Dadá faz críticas a Zagallo
Marcos Freitas
Especial para a Folha
Mauro FrassonDadá Maravilha, ontem em Curitiba: ‘Zagallo parou no tempo’‘Ele nasceu Dario José dos Santos no dia quatro de março de 1946, em Marechal Hermes, no Rio de Janeiro, o apelido é ‘‘Dadá Maravilha’’, também conhecido como ‘‘Beija-flor’’ ou ‘‘Dadá Peito de Aço’’. Mas também poderia ser chamado de ‘‘Dadá o Homem Gol’’. Dono de marcas invejáveis dentro dos gramados ele é o recordista de gols numa só partida, fez dez em 1976 quando jogava pelo Sport (PE). Só de cabeça foram 499 e ao longo da carreira 926 gols.
Dadá Maravilha é o único jogador do Brasil a ser artilheiro por três vezes em Campeonatos Brasileiros. Em 1971 e 1972 jogando pelo Atlético Mineiro e em 1976 pelo Internacional de Porto Alegre.
Dono de uma simpatia ímpar, Dadá Maravilha por onde passa arranca aplausos, é venerado pelo público e dá inúmeros autógrafos. Não foi diferente ontem pela manhã, quando visitou a sede da Folha, em Curitiba. Ele confessa que adora quem o ama e que sempre jogou futebol pensando na alegria que proporciona à torcida.
‘‘Nunca joguei bem, não sabia dar um passe direito mas era predestinado para fazer gols’’, conta. Ele se emociona ao lembrar do gol que deu o primeiro título de campeão brasileiro ao Galo de Minas em 1971: ‘‘Foi o gol mais importante da minha carreira.’’
Dono de frases célebres, a que ele mais gosta é: ‘‘Quem quer vencer não pode ter medo do ridículo’’. Mas uma das frases mais importantes e que ele até hoje luta para colocar no dicionário da Língua Portuguesa é: ‘‘Não me venha com problemática que eu tenho a solucionática’’.

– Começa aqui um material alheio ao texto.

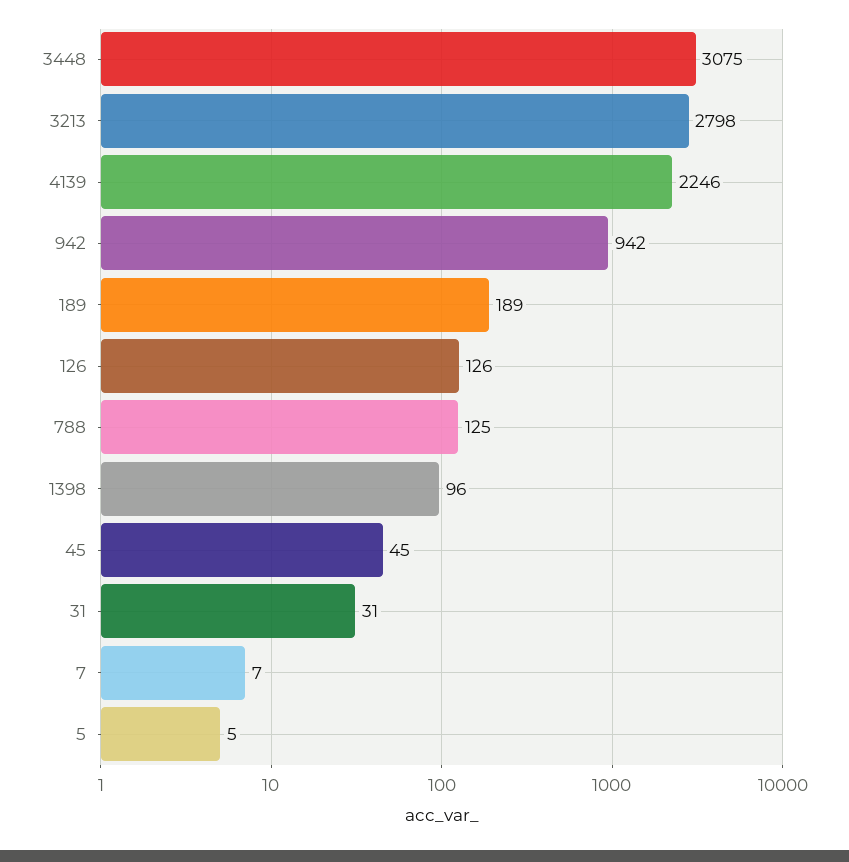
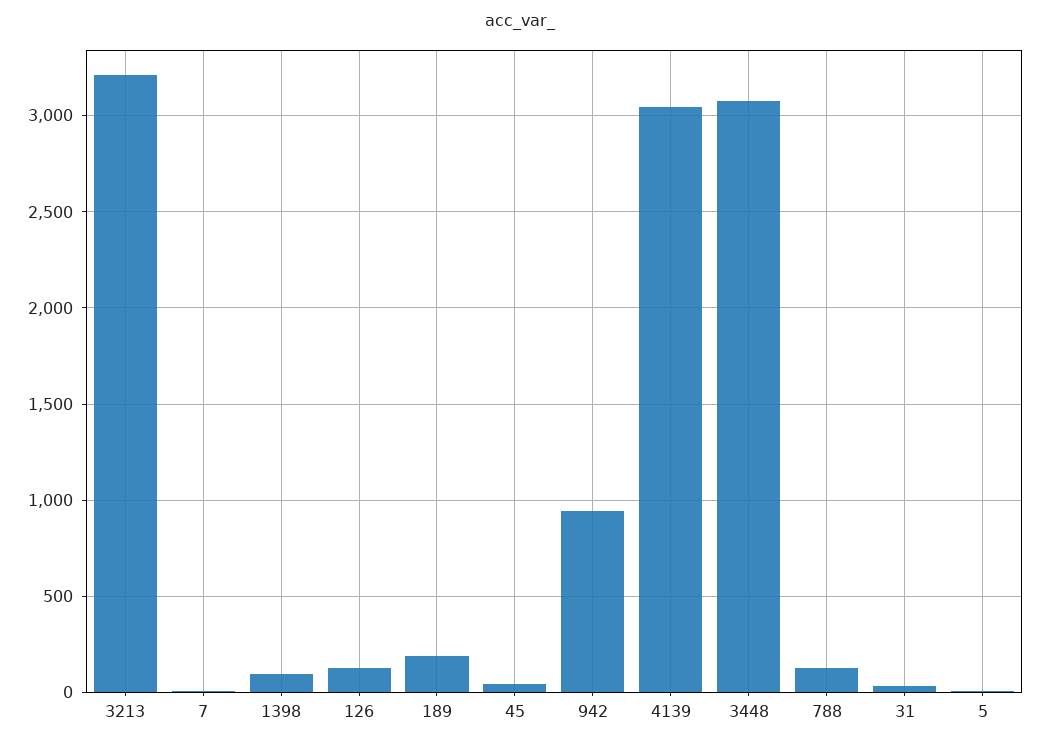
3213: 2798 -> 3200
4139: 2246 -> 3050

Ele diz que a Seleção Brasileira pode chegar ao pentacampeonato, mas acredita que não será nada fácil. ‘‘Ainda não temos um padrão de jogo e isso pode fazer falta’’, conta, lembrando que nunca uma seleção esteve tão mal preparada para um Mundial. ‘‘Em 70 nós nos preparamos três meses antes da Copa e deu no que deu, um show’’, diz. Segundo Dadá o técnico da seleção não se reciclou e isso pode atrapalhar o rendimento do time. ‘‘O Zagallo parou no tempo. Em 70 ele mandava pedindo, hoje ele pede mandando’’, critica. Para ele, com Zagallo no comando, a seleção tem poucas chances.
Dadá disse ainda que os seus favoritos para a conquista da Copa na França são: Brasil, França, Argentina e Alemanha. Ele teme pelas arbitragens nesta Copa e citou dois exemplos de Copas do Mundo acertadas antecipadamente. ‘‘Em 66 os ingleses fizeram a Copa para eles, em 78 foram os Argentinos e neste ano com toda a fama de Platini que até hoje não ganhou nada para a França, temo que existam outros Castrillis como no Campeonato Paulista deste ano’’, avalia.
Para Dadá a seleção dos seus dos sonhos para a copa é: André (Inter): Zé Carlos (São Paulo), Cléber (Palmeiras), Mauro Galvão (Vasco) e Roberto Carlos (Real Madri); Dunga (Jubilo Iwata), Giovanni (Barcelona), Rivaldo (Barcelona) e Denílson (Betis); Romário (Flamengo) e Ronaldinho (Inter de Milão). Dadá disse ainda que Ronaldinho devia contratá-lo para ser seu treinador de cabeceio: ‘‘Só assim ele será um craque completo’’.